***** PROVIDED RECORDS *****

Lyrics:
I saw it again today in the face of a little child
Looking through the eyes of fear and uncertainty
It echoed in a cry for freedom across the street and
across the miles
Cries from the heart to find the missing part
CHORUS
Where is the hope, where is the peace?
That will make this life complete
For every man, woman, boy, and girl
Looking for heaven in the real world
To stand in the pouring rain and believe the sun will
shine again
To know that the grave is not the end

*****

Every line of the listing is to be returned exactly as written.

Lyrics:
I saw it again today in the face of a little child
Looking through the eyes of fear and uncertainty
It echoed in a cry for freedom across the street and
across the miles
Cries from the heart to find the missing part
CHORUS
Where is the hope, where is the peace?
That will make this life complete
For every man, woman, boy, and girl
Looking for heaven in the real world
To stand in the pouring rain and believe the sun will
shine again
To know that the grave is not the end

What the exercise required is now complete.